Can you transcribe the data exactly? Leave the pictures out.

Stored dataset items
━━━━

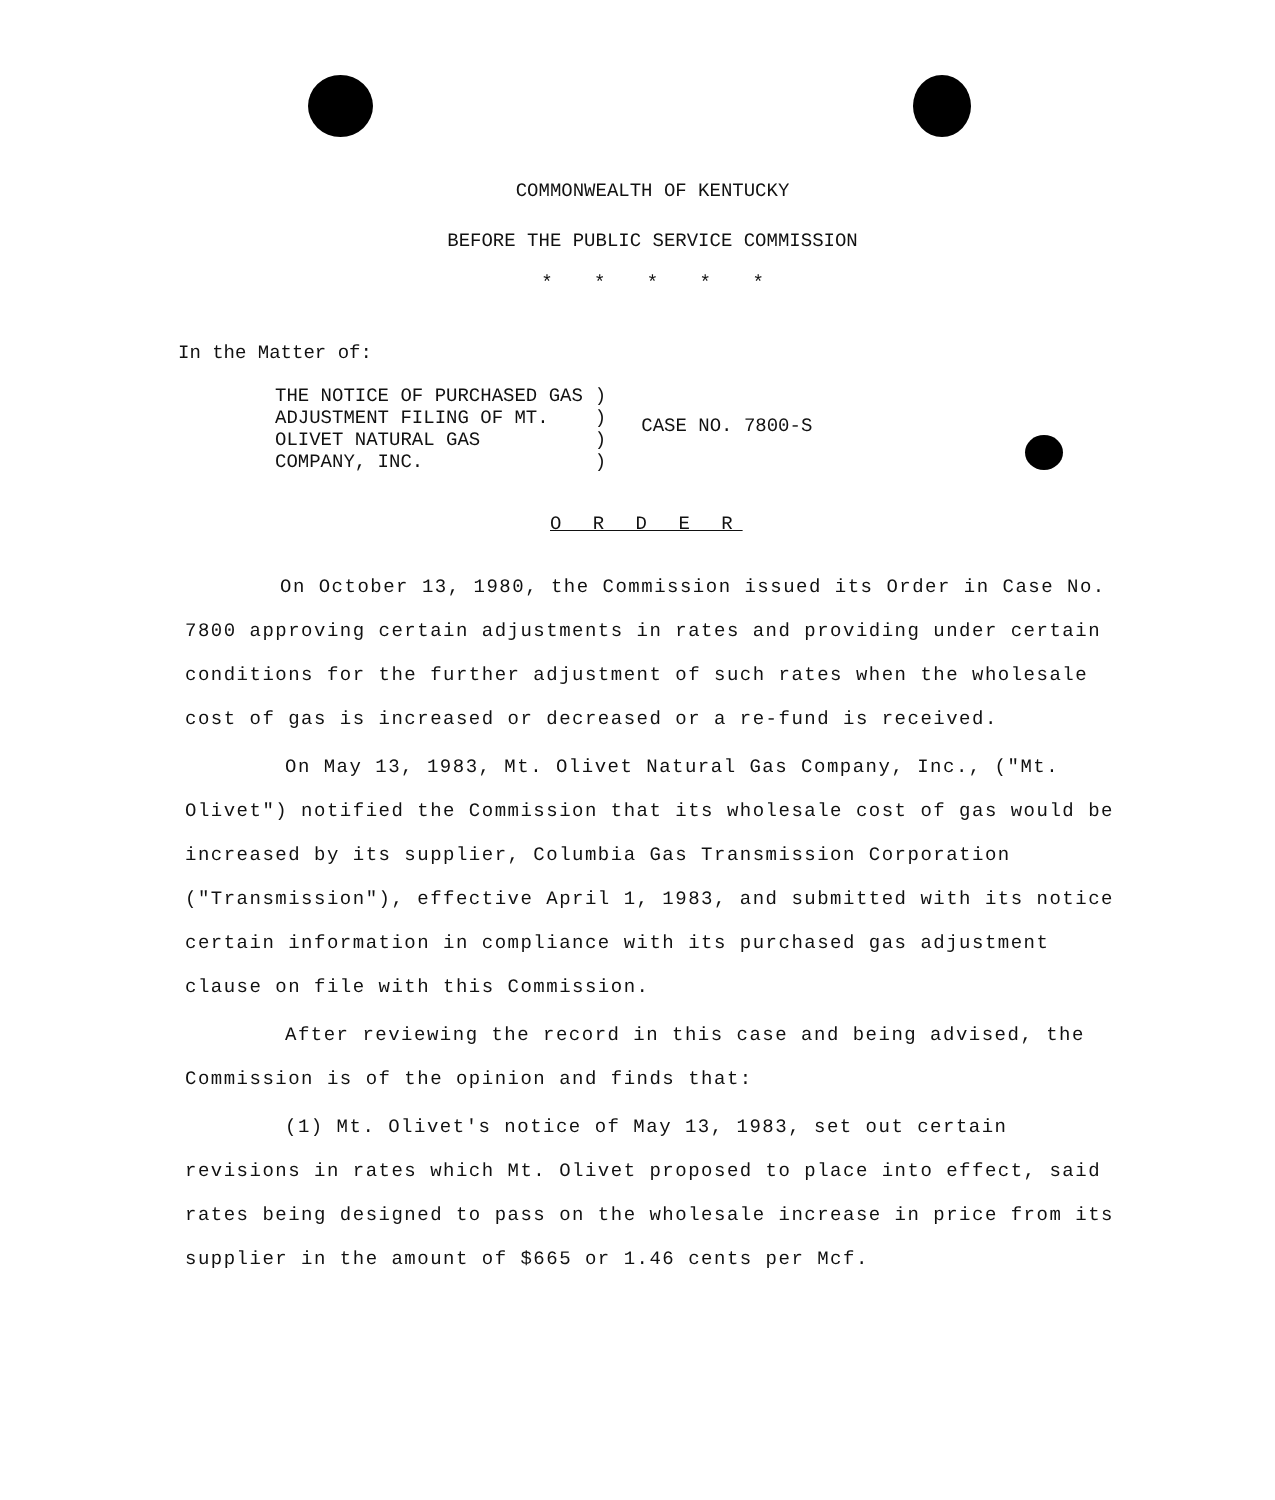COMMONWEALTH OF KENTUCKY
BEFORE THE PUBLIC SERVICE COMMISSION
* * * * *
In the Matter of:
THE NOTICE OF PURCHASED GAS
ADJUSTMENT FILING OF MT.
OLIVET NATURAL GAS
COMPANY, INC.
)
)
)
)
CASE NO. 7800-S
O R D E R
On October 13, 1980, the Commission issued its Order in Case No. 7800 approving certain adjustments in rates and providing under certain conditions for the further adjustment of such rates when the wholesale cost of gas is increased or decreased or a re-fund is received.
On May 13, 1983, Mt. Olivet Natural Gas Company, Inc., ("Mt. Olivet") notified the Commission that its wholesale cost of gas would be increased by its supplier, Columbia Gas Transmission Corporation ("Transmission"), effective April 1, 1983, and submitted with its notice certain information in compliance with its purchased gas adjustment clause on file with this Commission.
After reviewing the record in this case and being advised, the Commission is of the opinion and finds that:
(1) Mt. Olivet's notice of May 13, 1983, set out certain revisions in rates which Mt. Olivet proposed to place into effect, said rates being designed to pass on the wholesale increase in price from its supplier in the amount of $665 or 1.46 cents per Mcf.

━━━━

## Finished exercise
COMMONWEALTH OF KENTUCKY
BEFORE THE PUBLIC SERVICE COMMISSION
* * * * *
In the Matter of:
THE NOTICE OF PURCHASED GAS
ADJUSTMENT FILING OF MT.
OLIVET NATURAL GAS
COMPANY, INC.
)
)
)
)
CASE NO. 7800-S
O R D E R
On October 13, 1980, the Commission issued its Order in Case No. 7800 approving certain adjustments in rates and providing under certain conditions for the further adjustment of such rates when the wholesale cost of gas is increased or decreased or a re-fund is received.
On May 13, 1983, Mt. Olivet Natural Gas Company, Inc., ("Mt. Olivet") notified the Commission that its wholesale cost of gas would be increased by its supplier, Columbia Gas Transmission Corporation ("Transmission"), effective April 1, 1983, and submitted with its notice certain information in compliance with its purchased gas adjustment clause on file with this Commission.
After reviewing the record in this case and being advised, the Commission is of the opinion and finds that:
(1) Mt. Olivet's notice of May 13, 1983, set out certain revisions in rates which Mt. Olivet proposed to place into effect, said rates being designed to pass on the wholesale increase in price from its supplier in the amount of $665 or 1.46 cents per Mcf.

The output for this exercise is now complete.